▶ **AUSGANGSTEXT**:
----
Ich ging zum ersten Mal nach meiner Operation vor drei Wochen wieder zum Strand. Es sind fünf Minuten zu Fuß von meiner Wohnung.

Das Meer war still, ganz ruhig. Eine milde Sonne schien am Horizont, nicht zu heiß, nicht zu kalt, gerade so, wie wir es gern haben. Ein kühler, nicht zu kalter Wind wehte.

Ich trank einen Becher "americano"-Kaffee und dachte: Alles ist gut in der besten aller möglichen Welten.


ABER NATÜRLICH war es das nicht. Tatsächlich war gar nichts gut in der schlimmsten aller möglichen Welten.

Jenseits des blauen Meeres im weit entfernten Paris beriet sich die größte Versammlung der Führer der Welt, wie der Planet vor der Klimakatastrophe gerettet werden kann. Unser eigener Benjamin Netanjahu war dort mit einer riesengroßen Delegation, obwohl die meisten Israelis, einschließlich Netanjahu, nichts als Verachtung für dieses Problem übrig haben. Sie betrachten es als ein aufgebauschtes Problem verwöhnter Länder, die keine wirklichen Probleme haben, von denen wir allerdings sehr viele haben.

Er ging nur hin, um Hände zu schütteln und um sich fotografieren zu lassen, wie er allen großen Führern der Welt die Hand schüttelte, auch Arabern, womit er alle die Lügen strafte, die Israels zunehmende Isolation in der Welt beklagen.
----
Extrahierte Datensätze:
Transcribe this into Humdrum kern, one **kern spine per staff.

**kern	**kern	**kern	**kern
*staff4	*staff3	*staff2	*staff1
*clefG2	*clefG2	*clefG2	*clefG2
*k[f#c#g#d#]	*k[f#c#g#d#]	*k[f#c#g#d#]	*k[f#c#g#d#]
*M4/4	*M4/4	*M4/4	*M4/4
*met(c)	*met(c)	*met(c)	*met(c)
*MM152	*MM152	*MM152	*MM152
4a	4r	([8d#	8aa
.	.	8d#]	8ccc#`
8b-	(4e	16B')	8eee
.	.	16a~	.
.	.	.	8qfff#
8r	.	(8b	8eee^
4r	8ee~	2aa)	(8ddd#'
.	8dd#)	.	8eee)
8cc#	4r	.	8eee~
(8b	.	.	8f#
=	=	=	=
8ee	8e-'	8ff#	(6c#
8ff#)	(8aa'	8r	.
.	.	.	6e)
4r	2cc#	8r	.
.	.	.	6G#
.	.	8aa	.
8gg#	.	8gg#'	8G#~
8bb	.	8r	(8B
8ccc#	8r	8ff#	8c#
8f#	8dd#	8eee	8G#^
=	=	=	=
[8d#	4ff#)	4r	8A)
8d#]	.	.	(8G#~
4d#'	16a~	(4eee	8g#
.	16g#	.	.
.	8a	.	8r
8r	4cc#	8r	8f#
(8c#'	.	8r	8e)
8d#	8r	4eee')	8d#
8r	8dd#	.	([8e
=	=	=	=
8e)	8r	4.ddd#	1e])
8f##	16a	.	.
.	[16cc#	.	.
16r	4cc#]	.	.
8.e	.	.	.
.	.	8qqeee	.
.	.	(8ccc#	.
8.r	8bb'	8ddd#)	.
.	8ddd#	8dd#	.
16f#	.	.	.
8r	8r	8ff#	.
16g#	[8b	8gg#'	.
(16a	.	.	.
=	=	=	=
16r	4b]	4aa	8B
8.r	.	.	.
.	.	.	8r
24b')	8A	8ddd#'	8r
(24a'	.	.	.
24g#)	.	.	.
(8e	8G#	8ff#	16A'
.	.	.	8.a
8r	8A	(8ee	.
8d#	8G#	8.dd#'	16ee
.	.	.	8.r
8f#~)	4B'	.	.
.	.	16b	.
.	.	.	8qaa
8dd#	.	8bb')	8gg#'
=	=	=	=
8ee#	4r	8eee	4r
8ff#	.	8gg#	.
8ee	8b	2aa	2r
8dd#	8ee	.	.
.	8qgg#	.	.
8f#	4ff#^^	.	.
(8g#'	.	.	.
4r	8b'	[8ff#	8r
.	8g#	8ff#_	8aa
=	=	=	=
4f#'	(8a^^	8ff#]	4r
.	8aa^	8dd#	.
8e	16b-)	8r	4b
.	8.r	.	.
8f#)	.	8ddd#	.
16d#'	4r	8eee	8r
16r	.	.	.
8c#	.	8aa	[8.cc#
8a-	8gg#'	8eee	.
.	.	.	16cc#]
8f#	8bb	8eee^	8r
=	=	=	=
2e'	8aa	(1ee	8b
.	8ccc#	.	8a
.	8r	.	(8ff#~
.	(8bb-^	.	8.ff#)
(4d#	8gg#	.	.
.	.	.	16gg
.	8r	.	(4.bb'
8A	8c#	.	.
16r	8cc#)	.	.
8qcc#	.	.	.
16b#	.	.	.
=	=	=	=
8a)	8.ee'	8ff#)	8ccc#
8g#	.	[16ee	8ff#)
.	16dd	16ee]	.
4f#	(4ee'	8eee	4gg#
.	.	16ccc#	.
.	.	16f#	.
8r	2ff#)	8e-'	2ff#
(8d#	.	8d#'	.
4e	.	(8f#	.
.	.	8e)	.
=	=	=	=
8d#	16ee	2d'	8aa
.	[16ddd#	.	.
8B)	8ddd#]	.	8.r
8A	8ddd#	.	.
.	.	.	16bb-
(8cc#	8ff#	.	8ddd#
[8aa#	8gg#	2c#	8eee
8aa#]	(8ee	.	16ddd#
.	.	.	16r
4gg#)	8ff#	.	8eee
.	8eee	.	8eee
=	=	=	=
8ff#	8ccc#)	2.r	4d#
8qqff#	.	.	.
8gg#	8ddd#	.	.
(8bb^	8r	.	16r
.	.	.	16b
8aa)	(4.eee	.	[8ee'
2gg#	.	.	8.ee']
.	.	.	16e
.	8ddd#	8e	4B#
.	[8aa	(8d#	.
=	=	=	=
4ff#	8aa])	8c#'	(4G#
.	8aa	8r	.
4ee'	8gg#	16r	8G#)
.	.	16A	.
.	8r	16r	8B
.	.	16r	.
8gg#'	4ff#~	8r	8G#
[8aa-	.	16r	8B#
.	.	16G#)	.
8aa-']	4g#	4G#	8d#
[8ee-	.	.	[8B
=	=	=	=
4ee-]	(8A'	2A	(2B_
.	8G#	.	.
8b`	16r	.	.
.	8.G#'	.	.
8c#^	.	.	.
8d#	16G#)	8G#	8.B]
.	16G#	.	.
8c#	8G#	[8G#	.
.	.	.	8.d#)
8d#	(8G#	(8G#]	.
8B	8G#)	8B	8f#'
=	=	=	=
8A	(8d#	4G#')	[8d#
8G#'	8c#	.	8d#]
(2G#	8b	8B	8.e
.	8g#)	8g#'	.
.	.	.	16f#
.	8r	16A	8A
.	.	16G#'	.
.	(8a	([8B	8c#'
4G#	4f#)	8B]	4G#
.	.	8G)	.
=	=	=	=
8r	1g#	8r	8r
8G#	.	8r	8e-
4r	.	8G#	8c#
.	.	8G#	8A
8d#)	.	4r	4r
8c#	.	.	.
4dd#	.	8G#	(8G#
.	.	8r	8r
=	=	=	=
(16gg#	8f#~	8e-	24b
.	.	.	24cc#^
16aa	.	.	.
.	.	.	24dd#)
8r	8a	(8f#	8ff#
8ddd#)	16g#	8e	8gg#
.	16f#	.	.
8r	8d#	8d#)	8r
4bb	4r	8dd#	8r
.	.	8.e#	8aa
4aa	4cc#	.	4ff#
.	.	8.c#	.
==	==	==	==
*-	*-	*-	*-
----
▶ **AUFGABENSTELLUNG**: Setze den Text über den Gang zum Strand und den Klimagipfel in Paris nach seinem letzten Satz fort.

▶ **LÖSUNG**:
Aber all dies war Augenwischerei. Israel, das Land das ich liebe, ist in großer Gefahr. Tatsächlich ist es in mehr als einer Gefahr.

Während ich auf das Meer hinausschaute, dachte ich über die drei großen Gefahren nach, die ich spürte und die ich selbst im Krankenhaus nicht vergessen konnte.

Die erste Gefahr: Israel wird ein Apartheidstaat (Was schon in den besetzten palästinensischen Gebieten der Fall ist.)

Früher oder später wird die eingebildete Grenze zwischen Israel und "den Gebieten" völlig verschwinden. Juristisch gibt es sie noch. Doch wie lange noch?

Zwischen dem Mittelmeer und dem Jordan leben israelische Juden und palästinensische Araber in ungefähr gleicher Anzahl - jede Gruppe umfasst etwa 6,5 Millionen. Dies wird ein Apartheidstaat in der schlimmsten Bedeutung des Wortes.

Falls Israel schließlich gezwungen werden könnte, den arabischen Bewohnern die gleichen Rechte zu gewähren, wie das Recht zu wählen (etwas das sehr, sehr weit entfernt zu sein scheint), würde dies ein Staat mit ständigem Bürgerkrieg sein. Diese beiden Völker haben weder sozial noch kulturell noch religiös noch ökonomisch irgendetwas gemein - außer ihrem gegenseitigen Hass.

Die zweite Gefahr stellt Daesh (IS, ISIL, ISIS) dar. Alle benachbarten Staaten könnten sich unter dem schwarzen Banner von Allah vereinigen und sich gegen uns wenden. Vor 900 Jahren vereinigte der große Salah-ad-Din (Saladin) die arabische Welt gegen die Kreuzfahrer und warf sie ins Meer. (Saladin war kein Araber, sondern ein Kurde aus dem nördlichen Irak.)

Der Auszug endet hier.